[Given records Boundary: Start]

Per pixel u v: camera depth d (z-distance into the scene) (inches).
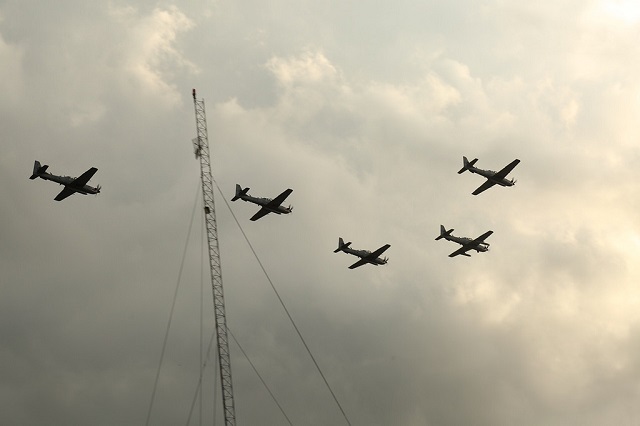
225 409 5807.1
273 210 6496.1
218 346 5979.3
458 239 7293.3
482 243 7362.2
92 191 6048.2
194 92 7081.7
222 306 6156.5
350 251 6845.5
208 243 6397.6
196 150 6806.1
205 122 6993.1
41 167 5866.1
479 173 7047.2
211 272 6264.8
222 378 5920.3
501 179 7066.9
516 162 6948.8
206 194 6589.6
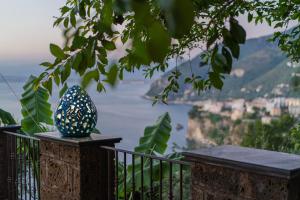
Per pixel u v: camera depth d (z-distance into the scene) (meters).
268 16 3.36
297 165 1.68
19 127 4.55
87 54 1.20
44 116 5.80
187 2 0.46
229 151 2.02
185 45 2.25
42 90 5.91
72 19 1.45
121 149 3.07
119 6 0.68
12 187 4.40
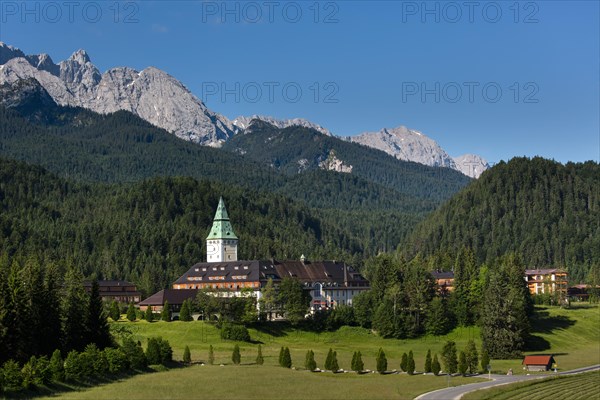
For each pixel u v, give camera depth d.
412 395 147.38
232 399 138.50
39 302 167.12
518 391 155.88
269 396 142.50
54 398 134.25
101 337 179.25
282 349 184.25
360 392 148.88
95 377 152.00
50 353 166.12
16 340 152.50
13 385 133.75
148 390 143.62
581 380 172.50
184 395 140.50
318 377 167.12
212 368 174.50
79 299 181.75
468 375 181.00
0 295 152.75
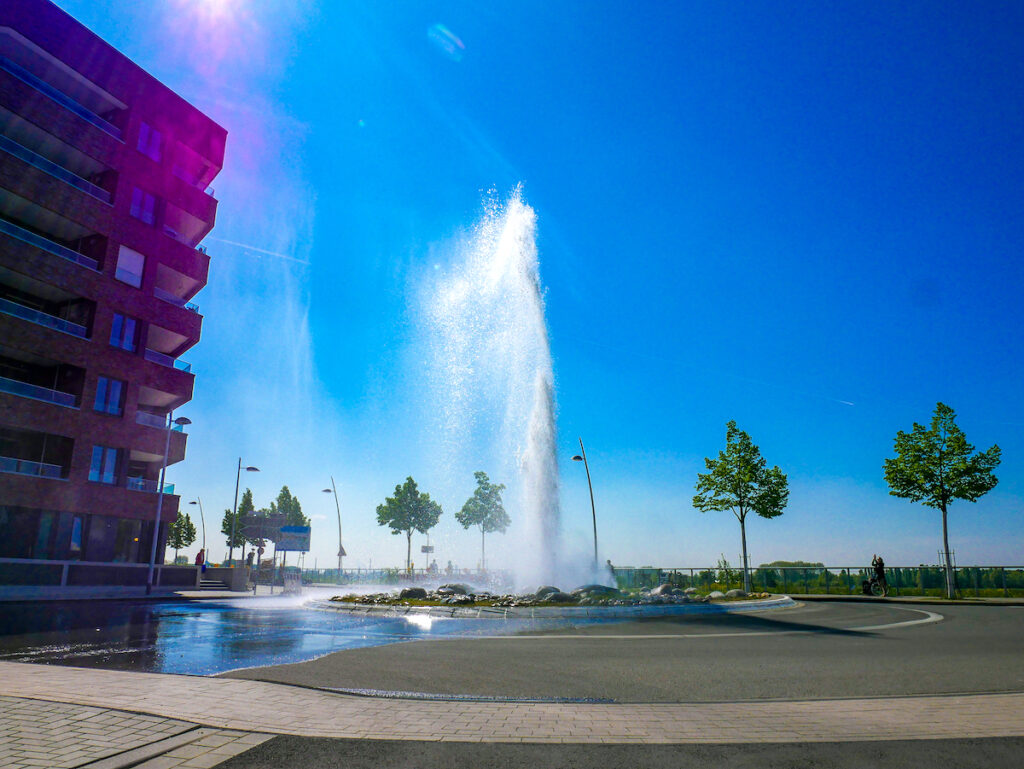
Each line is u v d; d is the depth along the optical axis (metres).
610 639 12.14
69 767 4.28
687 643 11.52
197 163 39.28
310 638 12.07
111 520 32.50
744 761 4.60
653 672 8.38
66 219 31.77
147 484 34.62
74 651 10.19
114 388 33.00
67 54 32.25
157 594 31.38
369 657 9.56
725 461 32.34
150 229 35.47
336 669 8.40
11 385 29.19
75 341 31.28
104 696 6.30
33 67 32.28
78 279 31.70
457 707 6.23
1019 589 29.75
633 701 6.65
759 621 16.05
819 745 4.98
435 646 10.95
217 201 39.78
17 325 29.09
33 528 29.34
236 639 11.89
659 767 4.48
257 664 8.84
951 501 30.23
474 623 15.24
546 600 18.64
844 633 13.30
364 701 6.45
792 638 12.37
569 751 4.83
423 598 20.52
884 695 6.92
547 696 6.89
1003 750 4.84
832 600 27.81
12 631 13.24
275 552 50.31
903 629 14.20
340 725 5.51
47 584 28.91
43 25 31.22
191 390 36.97
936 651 10.45
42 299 32.62
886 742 5.06
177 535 82.06
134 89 35.50
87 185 33.12
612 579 31.83
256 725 5.43
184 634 12.73
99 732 5.09
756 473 31.62
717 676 8.09
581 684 7.56
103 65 34.00
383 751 4.81
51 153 32.97
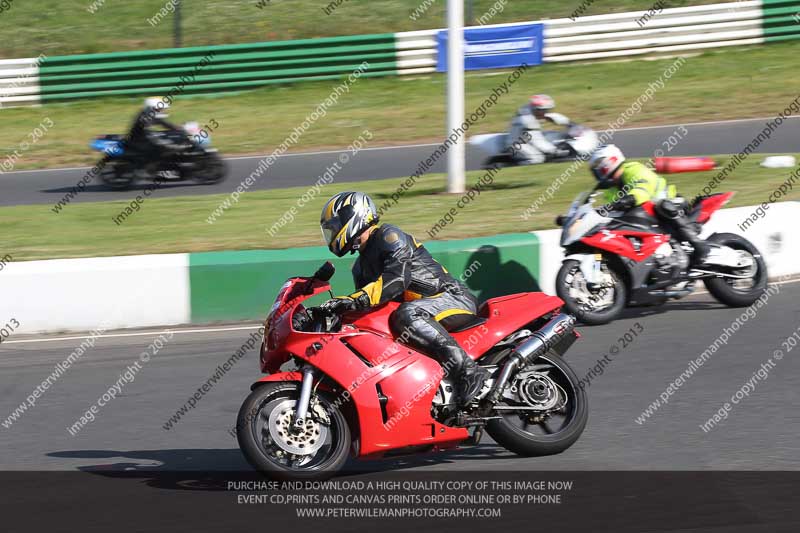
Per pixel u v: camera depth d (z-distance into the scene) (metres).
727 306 20.77
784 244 23.22
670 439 13.06
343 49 52.81
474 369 12.10
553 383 12.70
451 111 29.72
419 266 12.55
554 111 46.22
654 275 20.17
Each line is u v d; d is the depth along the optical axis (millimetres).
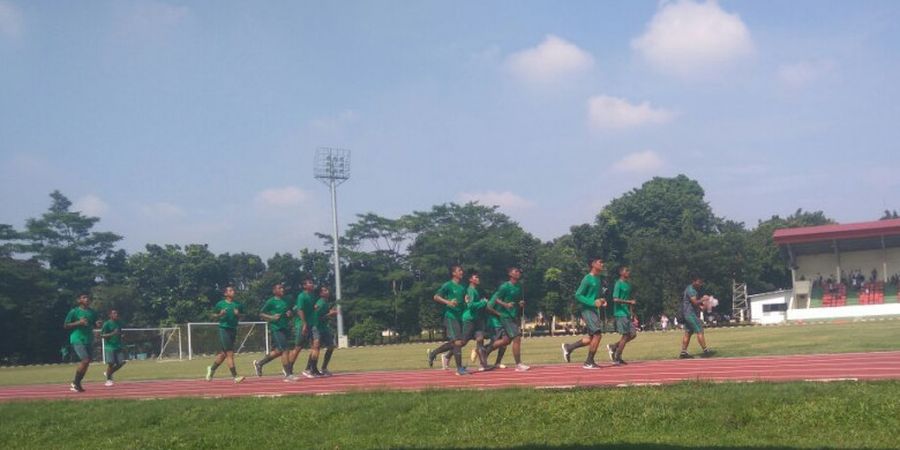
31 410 13453
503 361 19531
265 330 53375
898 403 8992
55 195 73000
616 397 10391
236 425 11281
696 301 16609
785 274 80938
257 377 18438
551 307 69688
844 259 63000
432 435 9969
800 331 29062
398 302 68625
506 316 15328
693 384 10758
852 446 7984
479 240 67562
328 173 64562
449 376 15188
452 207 72250
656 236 74000
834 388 9820
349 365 22531
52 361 64000
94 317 17719
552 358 19703
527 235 71625
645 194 84375
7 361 61625
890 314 52781
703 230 85875
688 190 89250
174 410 12289
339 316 63250
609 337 37094
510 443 9164
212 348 52062
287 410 11602
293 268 74625
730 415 9305
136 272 74062
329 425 10820
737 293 66500
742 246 71812
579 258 72125
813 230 58688
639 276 64688
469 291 15391
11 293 60406
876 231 56594
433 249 69062
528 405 10547
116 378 22922
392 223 72812
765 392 9852
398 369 18891
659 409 9750
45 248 69625
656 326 66688
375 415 10891
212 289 75812
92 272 71312
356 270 72062
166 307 73562
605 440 8961
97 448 10820
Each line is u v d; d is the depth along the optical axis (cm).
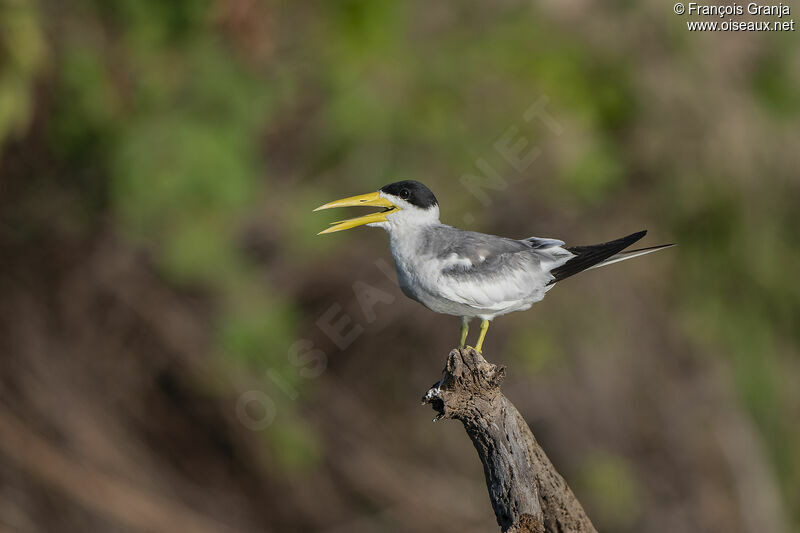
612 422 1400
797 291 1494
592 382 1394
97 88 1142
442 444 1359
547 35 1339
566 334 1391
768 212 1454
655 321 1435
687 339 1450
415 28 1294
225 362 1245
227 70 1171
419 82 1279
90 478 1191
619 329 1415
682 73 1370
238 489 1270
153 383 1262
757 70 1412
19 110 1037
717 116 1380
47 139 1170
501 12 1334
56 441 1188
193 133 1132
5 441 1153
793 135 1432
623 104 1367
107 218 1213
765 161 1427
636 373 1420
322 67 1243
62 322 1236
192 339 1243
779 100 1416
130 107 1155
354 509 1305
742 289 1471
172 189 1120
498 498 552
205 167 1124
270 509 1274
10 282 1215
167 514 1216
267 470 1268
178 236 1153
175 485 1241
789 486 1527
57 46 1127
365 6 1216
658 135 1380
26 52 1028
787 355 1537
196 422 1272
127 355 1249
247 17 1145
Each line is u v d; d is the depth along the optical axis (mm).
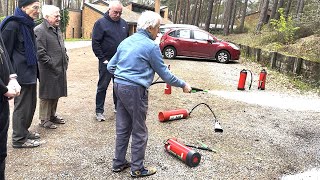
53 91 4535
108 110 5879
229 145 4504
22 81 3795
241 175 3652
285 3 30312
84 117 5414
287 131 5242
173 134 4805
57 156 3887
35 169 3551
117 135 3502
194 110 6141
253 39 18250
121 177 3469
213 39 13773
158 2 30609
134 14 35125
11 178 3342
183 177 3527
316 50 11141
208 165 3846
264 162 4020
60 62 4531
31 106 4016
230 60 14008
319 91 8617
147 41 3229
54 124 4949
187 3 47000
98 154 3998
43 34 4277
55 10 4363
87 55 14312
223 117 5797
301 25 15195
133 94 3211
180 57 14789
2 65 2359
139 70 3203
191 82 9031
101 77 5082
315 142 4801
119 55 3365
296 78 10094
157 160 3895
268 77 10453
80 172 3537
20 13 3699
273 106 6848
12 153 3906
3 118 2391
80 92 7246
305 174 3768
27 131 4109
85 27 35562
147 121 5359
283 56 11281
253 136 4910
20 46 3740
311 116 6199
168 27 15023
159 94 7336
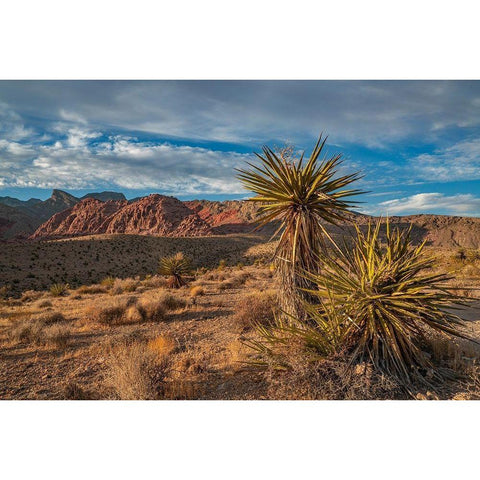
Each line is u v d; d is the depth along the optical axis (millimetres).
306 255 5562
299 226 5496
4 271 42031
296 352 4531
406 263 4988
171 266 21406
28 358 7047
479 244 121625
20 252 54031
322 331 4930
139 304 11359
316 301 5598
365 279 4859
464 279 14469
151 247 80188
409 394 4047
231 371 5406
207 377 5285
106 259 61719
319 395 3992
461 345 5574
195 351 6824
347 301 4730
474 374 4312
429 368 4492
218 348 6945
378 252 5535
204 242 96125
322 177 5535
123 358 5020
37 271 45625
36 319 10867
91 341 8242
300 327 5457
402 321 4789
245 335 7719
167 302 12672
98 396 4824
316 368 4230
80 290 23484
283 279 5773
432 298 4777
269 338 5242
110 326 10008
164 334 8227
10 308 17094
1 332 9734
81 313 12609
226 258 79188
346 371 4168
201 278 27703
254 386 4680
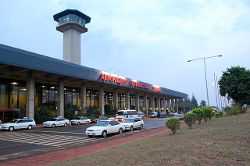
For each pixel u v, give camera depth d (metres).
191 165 7.20
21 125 31.27
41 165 10.58
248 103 44.66
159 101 99.00
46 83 52.19
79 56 70.75
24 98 47.59
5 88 44.22
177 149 9.95
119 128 24.08
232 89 43.25
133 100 88.69
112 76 56.16
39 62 37.16
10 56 32.50
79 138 21.17
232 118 27.81
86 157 10.77
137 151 10.77
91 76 49.22
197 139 12.52
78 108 56.03
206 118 27.97
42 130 30.44
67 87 59.53
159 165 7.52
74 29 70.19
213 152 8.73
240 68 44.25
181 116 46.38
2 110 40.22
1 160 12.05
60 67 41.31
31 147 16.27
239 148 9.25
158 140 14.41
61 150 14.77
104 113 61.09
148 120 51.47
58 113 45.91
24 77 43.72
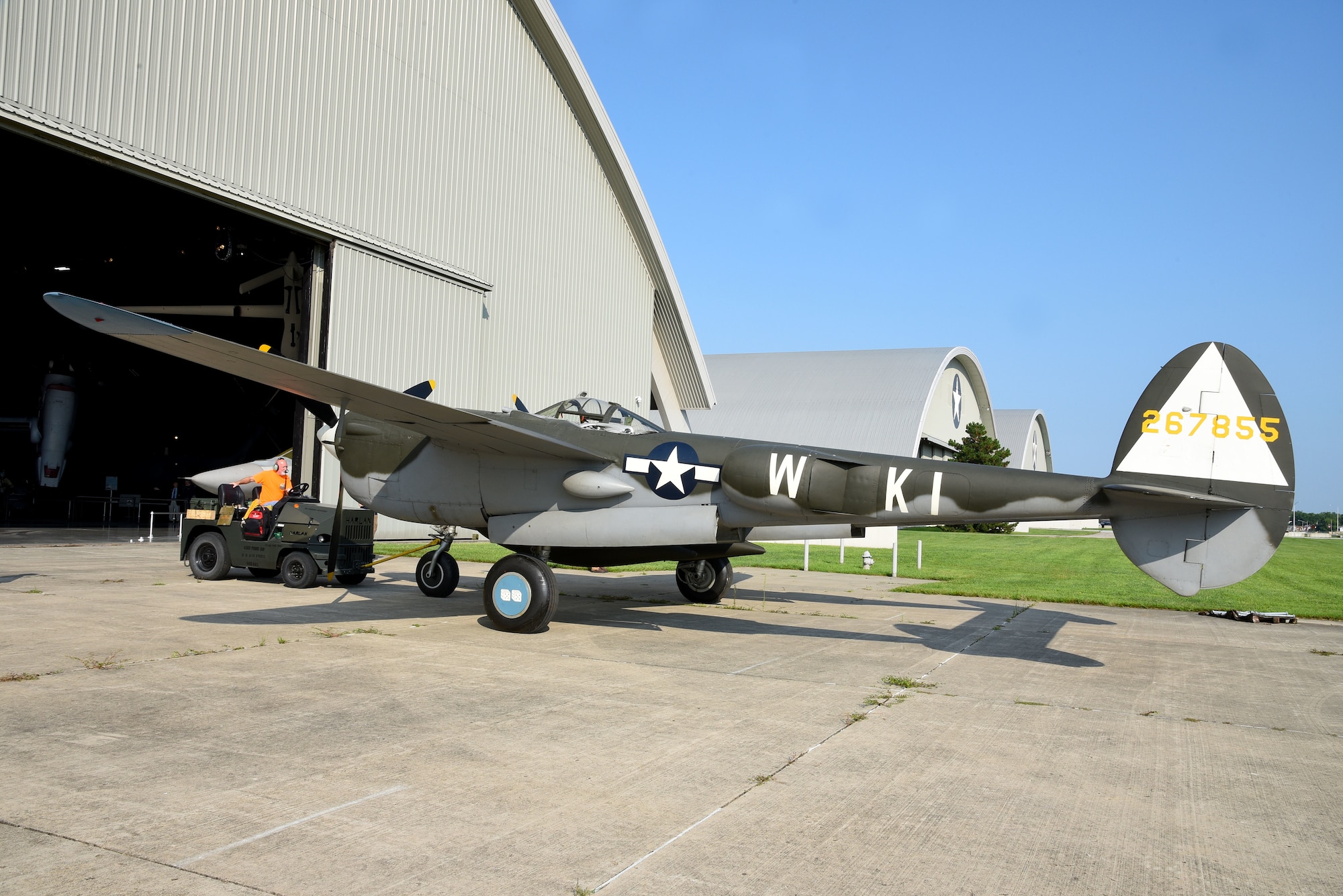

[Given records Boundary: End]

#### [Exercise goal]
The listing must be repeated word for word, and none of its pictures may appear in the copy.

#### [Output below]
Per pixel u v: camera depth d (z-distance into the scene) (inches).
225 409 5807.1
273 210 6496.1
218 346 5979.3
458 239 7293.3
482 243 7362.2
92 191 6048.2
194 92 7081.7
222 306 6156.5
350 251 6845.5
208 243 6397.6
196 150 6806.1
205 122 6993.1
41 167 5866.1
479 173 7047.2
211 272 6264.8
222 378 5920.3
501 179 7066.9
516 162 6948.8
206 194 6589.6
Per pixel u v: camera depth d (z-distance into the scene) (meters).
268 16 3.36
297 165 1.68
19 127 4.55
87 54 1.20
44 116 5.80
187 2 0.46
229 151 2.02
185 45 2.25
42 90 5.91
72 19 1.45
121 149 3.07
119 6 0.68
12 187 4.40
For each pixel u v, give camera depth d.
412 395 147.38
232 399 138.50
39 302 167.12
518 391 155.88
269 396 142.50
54 398 134.25
101 337 179.25
282 349 184.25
360 392 148.88
95 377 152.00
50 353 166.12
16 340 152.50
13 385 133.75
148 390 143.62
581 380 172.50
184 395 140.50
318 377 167.12
212 368 174.50
79 299 181.75
468 375 181.00
0 295 152.75
Each line is u v d; d is the depth along the optical axis (metres).
610 639 12.14
69 767 4.28
687 643 11.52
197 163 39.28
310 638 12.07
111 520 32.50
744 761 4.60
653 672 8.38
66 219 31.77
147 484 34.62
74 651 10.19
114 388 33.00
67 54 32.25
157 594 31.38
369 657 9.56
725 461 32.34
150 229 35.47
336 669 8.40
11 385 29.19
75 341 31.28
104 696 6.30
33 67 32.28
78 279 31.70
457 707 6.23
1019 589 29.75
633 701 6.65
759 621 16.05
819 745 4.98
435 646 10.95
217 201 39.78
17 325 29.09
33 528 29.34
236 639 11.89
659 767 4.48
257 664 8.84
951 501 30.23
474 623 15.24
546 600 18.64
844 633 13.30
364 701 6.45
792 638 12.37
569 751 4.83
423 598 20.52
884 695 6.92
547 696 6.89
1003 750 4.84
832 600 27.81
12 631 13.24
275 552 50.31
903 629 14.20
340 725 5.51
47 584 28.91
43 25 31.22
191 390 36.97
936 651 10.45
42 299 32.62
886 742 5.06
177 535 82.06
134 89 35.50
87 185 33.12
612 579 31.83
256 725 5.43
184 634 12.73
99 732 5.09
756 473 31.62
717 676 8.09
581 684 7.56
103 65 34.00
383 751 4.81
51 153 32.97
Per pixel u v: camera depth d (z-distance into the scene) (metres).
727 306 20.77
784 244 23.22
670 439 13.06
343 49 52.81
474 369 12.10
553 383 12.70
451 111 29.72
419 266 12.55
554 111 46.22
654 275 20.17
Each line is u v d; d is the depth along the optical axis (millimetres).
31 410 13453
503 361 19531
265 330 53375
898 403 8992
55 195 73000
616 397 10391
236 425 11281
696 301 16609
785 274 80938
257 377 18438
551 307 69688
844 259 63000
432 435 9969
800 331 29062
398 302 68625
506 316 15328
693 384 10758
852 446 7984
479 240 67562
328 173 64562
449 376 15188
452 207 72250
656 236 74000
834 388 9820
349 365 22531
52 361 64000
94 317 17719
552 358 19703
527 235 71625
645 194 84375
7 361 61625
890 314 52781
703 230 85875
688 190 89250
174 410 12289
339 316 63250
609 337 37094
510 443 9164
212 348 52062
287 410 11602
293 268 74625
730 415 9305
136 272 74062
329 425 10820
737 293 66500
742 246 71812
579 258 72125
813 230 58688
639 276 64688
469 291 15391
11 293 60406
876 231 56594
433 249 69062
528 405 10547
116 378 22922
392 223 72812
765 392 9852
398 369 18891
659 409 9750
45 248 69625
656 326 66688
375 415 10891
212 289 75812
92 272 71312
356 270 72062
166 307 73562
605 440 8961
97 448 10820
Each line is u v d; d is the depth along the optical axis (cm).
612 422 1400
797 291 1494
592 382 1394
97 88 1142
442 444 1359
547 35 1339
566 334 1391
768 212 1454
655 321 1435
687 339 1450
415 28 1294
225 362 1245
227 70 1171
419 82 1279
90 478 1191
619 329 1415
682 73 1370
238 489 1270
153 383 1262
757 70 1412
19 110 1037
717 116 1380
47 139 1170
501 12 1334
56 441 1188
193 133 1132
5 441 1153
793 135 1432
623 104 1367
107 218 1213
765 161 1427
636 373 1420
322 67 1243
62 322 1236
192 339 1243
779 100 1416
130 107 1155
354 509 1305
742 289 1471
172 189 1120
498 498 552
205 167 1124
270 509 1274
10 282 1215
167 514 1216
267 470 1268
178 236 1153
175 485 1241
789 486 1527
57 46 1127
365 6 1216
658 135 1380
26 52 1028
787 355 1537
196 422 1272
127 355 1249
247 17 1145
Each line is u v d; d is the depth along the optical axis (mm).
53 91 4535
108 110 5879
229 145 4504
22 81 3795
241 175 3652
285 3 30312
84 117 5414
287 131 5242
173 134 4805
57 156 3887
35 169 3551
117 135 3502
194 110 6141
253 39 18250
121 177 3469
213 39 13773
158 2 30609
134 14 35125
11 178 3342
183 177 3527
316 50 11141
208 165 3846
264 162 4020
60 62 4531
31 106 4016
230 60 14008
319 91 8617
147 41 3229
54 124 4949
187 3 47000
98 154 3998
43 34 4277
55 10 4363
87 55 14312
223 117 5797
301 25 15195
133 94 3211
180 57 14789
2 65 2359
139 70 3203
191 82 9031
101 77 5082
315 142 4801
119 55 3365
296 78 10094
157 160 3895
268 77 10453
80 172 3537
20 13 3699
273 106 6848
12 153 3906
3 118 2391
80 92 7246
305 174 3768
27 131 4109
85 27 35562
147 121 5359
283 56 11281
253 136 4910
20 46 3740
311 116 6199
168 27 15023
159 94 7336
Each line is u v d; d is the depth along the optical axis (millimetres).
306 255 5562
299 226 5496
4 271 42031
296 352 4531
406 263 4988
171 266 21406
28 358 7047
479 244 121625
20 252 54031
322 331 4930
139 304 11359
316 301 5598
365 279 4859
464 279 14469
151 247 80188
409 394 4047
231 371 5406
207 377 5285
106 259 61719
319 395 3992
461 345 5574
195 351 6824
347 301 4730
474 374 4312
429 368 4492
218 348 6945
378 252 5535
204 242 96125
322 177 5535
123 358 5020
37 271 45625
36 319 10867
91 341 8242
300 327 5457
402 321 4789
245 335 7719
167 302 12672
98 396 4824
316 368 4230
80 290 23484
283 279 5773
432 298 4777
269 338 5242
110 326 10008
164 334 8227
10 308 17094
1 332 9734
81 313 12609
226 258 79188
346 371 4168
201 278 27703
254 386 4680
For each pixel u v, give camera depth d (metres).
191 165 7.20
21 125 31.27
41 165 10.58
248 103 44.66
159 101 99.00
46 83 52.19
79 56 70.75
24 98 47.59
5 88 44.22
177 149 9.95
119 128 24.08
232 89 43.25
133 100 88.69
112 76 56.16
39 62 37.16
10 56 32.50
79 138 21.17
232 118 27.81
86 157 10.77
137 151 10.77
91 76 49.22
197 139 12.52
78 108 56.03
206 118 27.97
42 130 30.44
67 87 59.53
159 165 7.52
74 29 70.19
213 152 8.73
240 68 44.25
181 116 46.38
2 110 40.22
1 160 12.05
60 67 41.31
31 147 16.27
239 148 9.25
158 140 14.41
61 150 14.77
104 113 61.09
148 120 51.47
58 113 45.91
24 77 43.72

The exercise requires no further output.